[EXERCISE TASKS]
**1)** Print the part of the flame graph page from "A CPU flame" to "during their wait.".
**2)** In the flame graph page, what does the width of each frame stand for in a CPU flame graph?

[PASSAGE TO READ]
================================

Skip to content

CONCEPT Cited by 1 source

CPU vs Real flame graph

A CPU flame graph and a Real (wall-clock) flame graph are two distinct profiling modes that look superficially identical (same horizontal-stacks-of-frames visualisation) but answer different questions about the same running program. Conflating the two is the canonical source of "my flame graph shows 45 % of CPU in this function but optimising it only saved 5 %" false leads.

The distinction

  • CPU flame graph (the default, e.g. Linux perf record without flags, Brendan Gregg's classic flame graphs). Samples a thread's stack only when the thread is on-CPU. The width of each frame represents CPU time spent with that frame on the stack. Threads that are idle, blocked on a mutex, blocked on I/O, blocked on a syscall, or sleeping contribute zero samples during their wait.
  • Real flame graph (also called "wall-clock" or off-CPU + on-CPU). Samples every thread on each sampling tick, regardless of state. Width represents wall-clock time (or thread-time) spent with that frame on the stack — including time spent waiting.

================================

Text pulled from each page

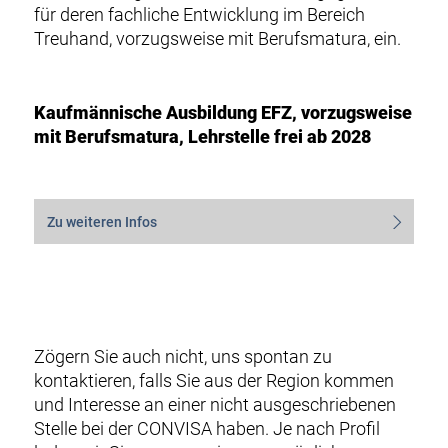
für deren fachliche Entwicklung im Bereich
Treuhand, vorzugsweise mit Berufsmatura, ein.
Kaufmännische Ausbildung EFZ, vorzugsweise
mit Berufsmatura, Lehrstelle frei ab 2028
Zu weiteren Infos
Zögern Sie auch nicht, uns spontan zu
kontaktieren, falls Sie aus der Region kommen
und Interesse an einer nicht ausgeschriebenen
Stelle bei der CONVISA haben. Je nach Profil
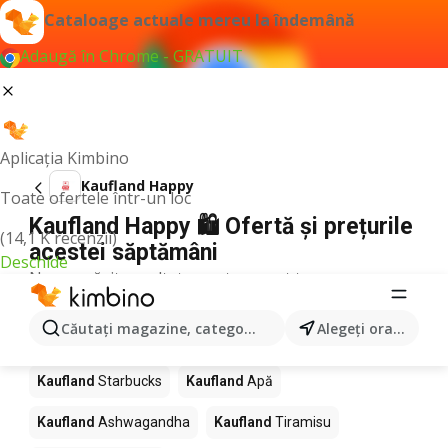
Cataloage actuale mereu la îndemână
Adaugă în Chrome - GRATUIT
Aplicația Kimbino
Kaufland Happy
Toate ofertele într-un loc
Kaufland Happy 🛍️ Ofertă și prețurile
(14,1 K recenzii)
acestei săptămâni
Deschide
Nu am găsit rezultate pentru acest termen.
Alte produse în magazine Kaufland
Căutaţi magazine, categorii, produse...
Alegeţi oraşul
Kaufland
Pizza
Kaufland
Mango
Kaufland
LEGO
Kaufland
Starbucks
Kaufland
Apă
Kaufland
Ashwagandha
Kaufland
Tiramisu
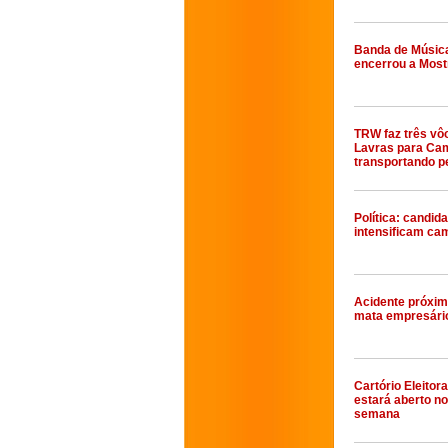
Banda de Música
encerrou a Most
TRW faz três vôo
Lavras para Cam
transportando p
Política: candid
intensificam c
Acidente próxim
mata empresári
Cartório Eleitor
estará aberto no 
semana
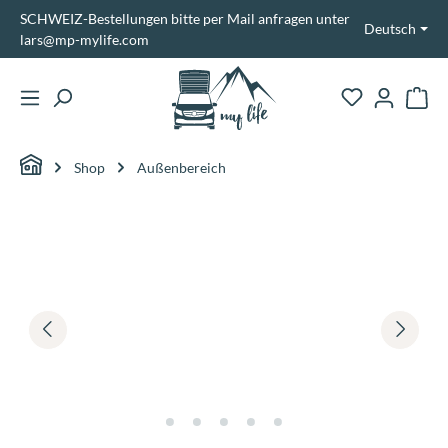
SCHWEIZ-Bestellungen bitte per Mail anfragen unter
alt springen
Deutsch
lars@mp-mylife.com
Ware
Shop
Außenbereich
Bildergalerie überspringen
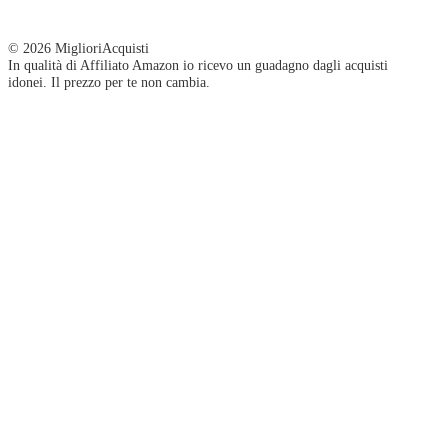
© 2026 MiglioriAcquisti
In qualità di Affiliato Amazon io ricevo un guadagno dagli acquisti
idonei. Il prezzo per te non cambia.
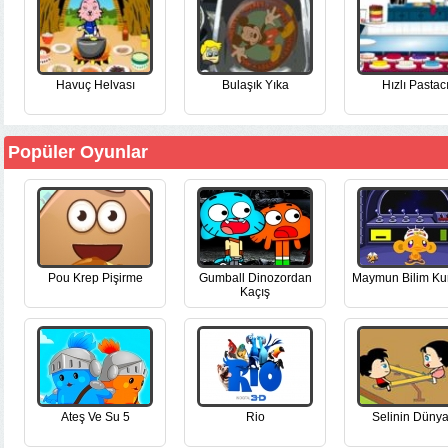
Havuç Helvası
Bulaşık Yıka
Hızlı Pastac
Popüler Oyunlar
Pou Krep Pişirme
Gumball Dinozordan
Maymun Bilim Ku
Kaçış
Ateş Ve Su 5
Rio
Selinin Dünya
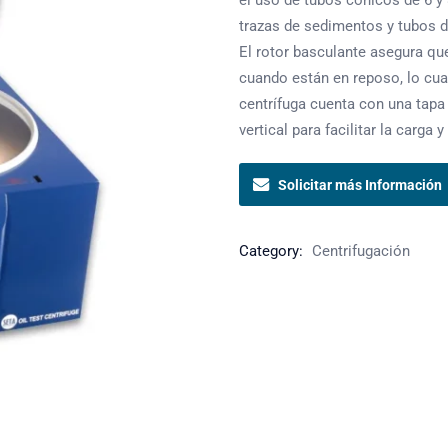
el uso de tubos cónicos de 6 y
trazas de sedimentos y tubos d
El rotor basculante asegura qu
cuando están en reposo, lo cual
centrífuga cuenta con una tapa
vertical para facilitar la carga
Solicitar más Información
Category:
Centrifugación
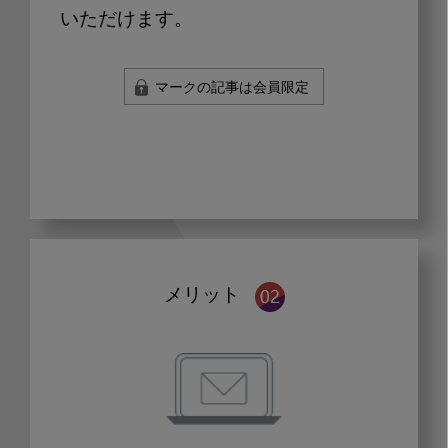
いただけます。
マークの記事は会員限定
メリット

================================

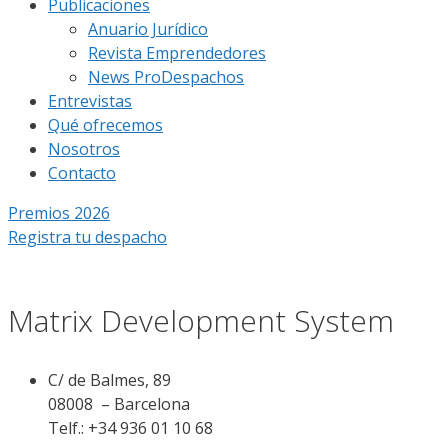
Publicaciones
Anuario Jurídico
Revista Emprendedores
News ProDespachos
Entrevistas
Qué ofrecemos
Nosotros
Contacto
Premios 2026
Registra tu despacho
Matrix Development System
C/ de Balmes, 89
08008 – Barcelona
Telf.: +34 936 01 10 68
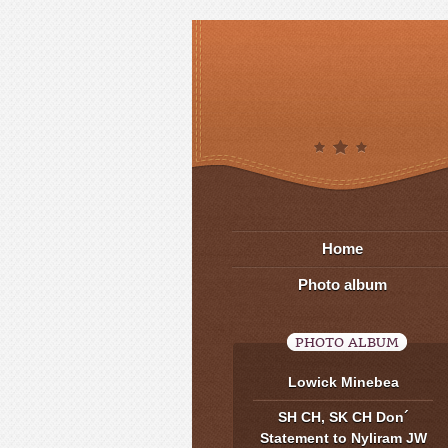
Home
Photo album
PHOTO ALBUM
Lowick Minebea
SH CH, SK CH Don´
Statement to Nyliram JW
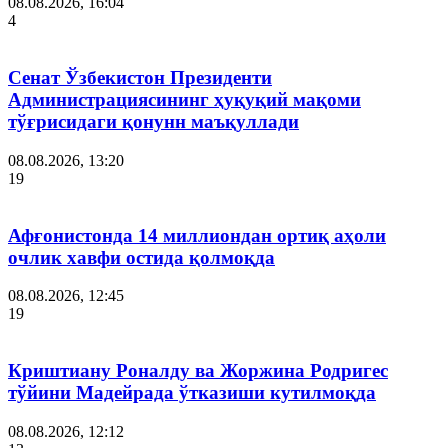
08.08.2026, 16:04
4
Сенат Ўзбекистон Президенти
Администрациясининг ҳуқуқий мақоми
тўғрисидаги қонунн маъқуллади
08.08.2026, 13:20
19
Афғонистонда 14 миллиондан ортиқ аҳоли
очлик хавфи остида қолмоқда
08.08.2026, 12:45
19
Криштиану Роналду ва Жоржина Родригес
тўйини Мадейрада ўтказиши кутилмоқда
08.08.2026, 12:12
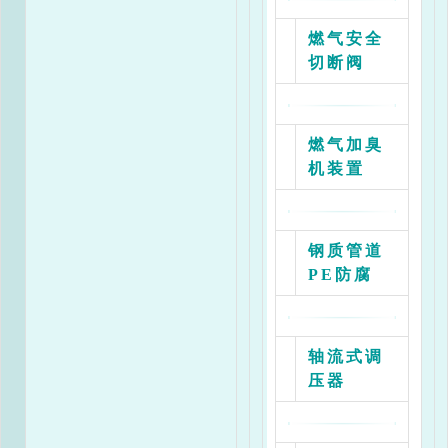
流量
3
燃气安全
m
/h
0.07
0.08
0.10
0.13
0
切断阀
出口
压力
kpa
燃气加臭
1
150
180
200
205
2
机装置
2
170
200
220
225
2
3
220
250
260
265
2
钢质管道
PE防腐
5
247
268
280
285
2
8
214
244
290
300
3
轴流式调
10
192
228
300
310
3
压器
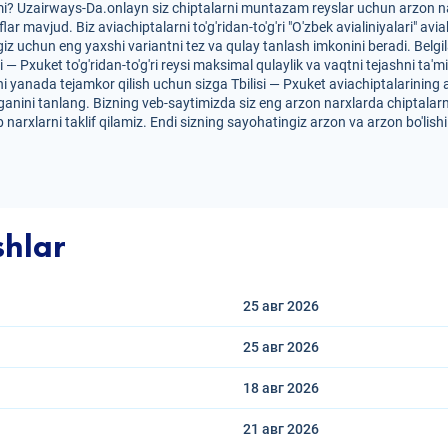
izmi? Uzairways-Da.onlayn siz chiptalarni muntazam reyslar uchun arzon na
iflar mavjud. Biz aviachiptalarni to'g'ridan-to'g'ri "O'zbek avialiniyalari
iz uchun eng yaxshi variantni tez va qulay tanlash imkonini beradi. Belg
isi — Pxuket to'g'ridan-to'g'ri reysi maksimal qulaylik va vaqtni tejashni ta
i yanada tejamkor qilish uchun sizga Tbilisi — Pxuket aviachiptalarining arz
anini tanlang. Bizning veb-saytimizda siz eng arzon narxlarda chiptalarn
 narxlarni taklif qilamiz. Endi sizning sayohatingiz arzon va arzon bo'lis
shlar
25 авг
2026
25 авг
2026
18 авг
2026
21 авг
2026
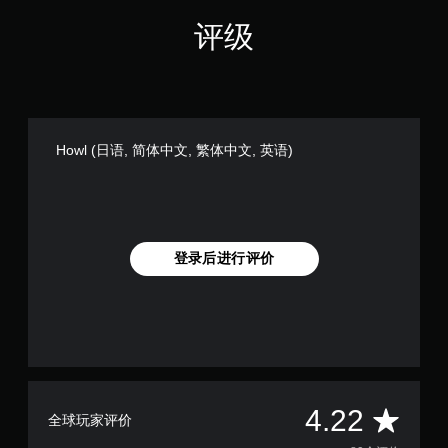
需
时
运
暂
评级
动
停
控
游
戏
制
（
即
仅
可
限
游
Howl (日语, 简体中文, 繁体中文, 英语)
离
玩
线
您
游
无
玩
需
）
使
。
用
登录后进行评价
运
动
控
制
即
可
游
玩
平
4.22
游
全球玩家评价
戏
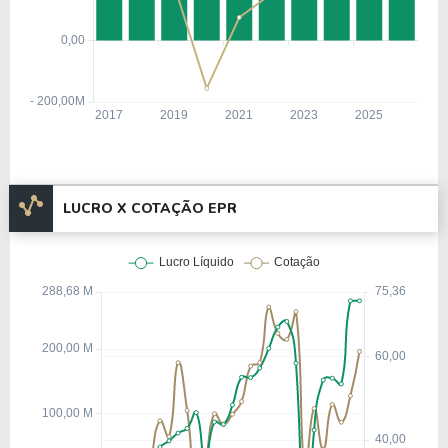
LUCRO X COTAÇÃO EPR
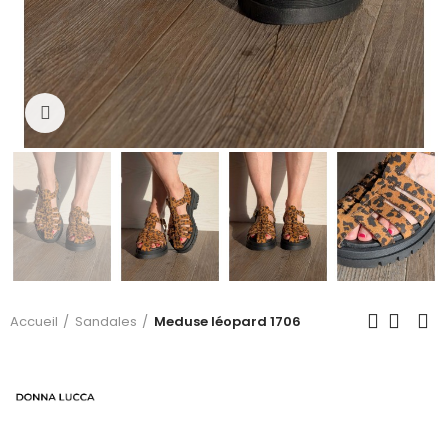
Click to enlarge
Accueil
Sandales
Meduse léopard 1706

================================

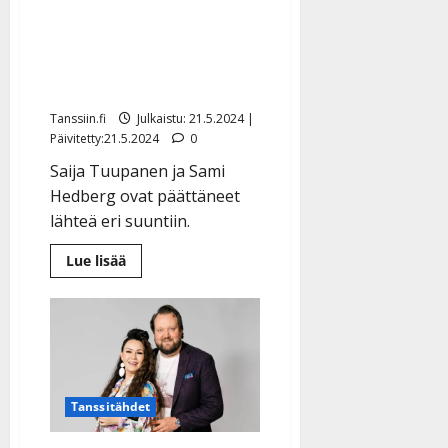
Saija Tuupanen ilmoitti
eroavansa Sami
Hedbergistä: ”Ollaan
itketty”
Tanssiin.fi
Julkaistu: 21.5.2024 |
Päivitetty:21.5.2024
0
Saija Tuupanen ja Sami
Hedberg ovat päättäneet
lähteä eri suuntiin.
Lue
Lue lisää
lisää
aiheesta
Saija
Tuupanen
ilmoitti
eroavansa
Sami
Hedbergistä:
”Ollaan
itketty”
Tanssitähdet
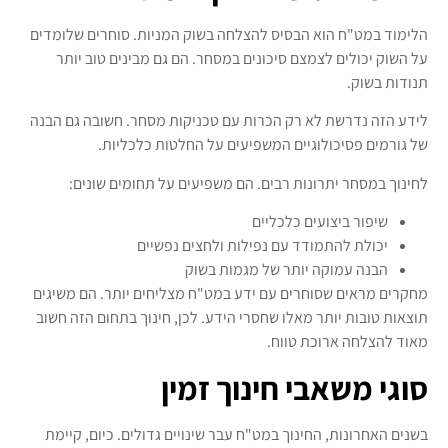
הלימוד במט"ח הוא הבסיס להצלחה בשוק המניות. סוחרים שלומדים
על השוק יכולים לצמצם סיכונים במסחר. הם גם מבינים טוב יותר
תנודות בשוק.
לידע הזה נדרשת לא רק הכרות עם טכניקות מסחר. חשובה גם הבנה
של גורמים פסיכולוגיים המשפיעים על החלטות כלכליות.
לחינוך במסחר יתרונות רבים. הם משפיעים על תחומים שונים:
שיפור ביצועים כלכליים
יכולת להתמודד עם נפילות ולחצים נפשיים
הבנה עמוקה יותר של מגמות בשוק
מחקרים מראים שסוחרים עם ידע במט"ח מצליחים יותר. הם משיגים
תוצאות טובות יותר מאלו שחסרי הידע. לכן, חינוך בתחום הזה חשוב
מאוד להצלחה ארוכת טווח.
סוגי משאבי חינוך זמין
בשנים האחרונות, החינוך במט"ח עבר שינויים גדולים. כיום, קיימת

================================

[OUTPUTS BY TASK]
**1)**
A CPU flame graph and a Real (wall-clock) flame graph are two distinct profiling modes that look superficially identical (same horizontal-stacks-of-frames visualisation) but answer different questions about the same running program. Conflating the two is the canonical source of "my flame graph shows 45 % of CPU in this function but optimising it only saved 5 %" false leads.

The distinction

  • CPU flame graph (the default, e.g. Linux perf record without flags, Brendan Gregg's classic flame graphs). Samples a thread's stack only when the thread is on-CPU. The width of each frame represents CPU time spent with that frame on the stack. Threads that are idle, blocked on a mutex, blocked on I/O, blocked on a syscall, or sleeping contribute zero samples during their wait.

**2)** CPU time spent with that frame on the stack.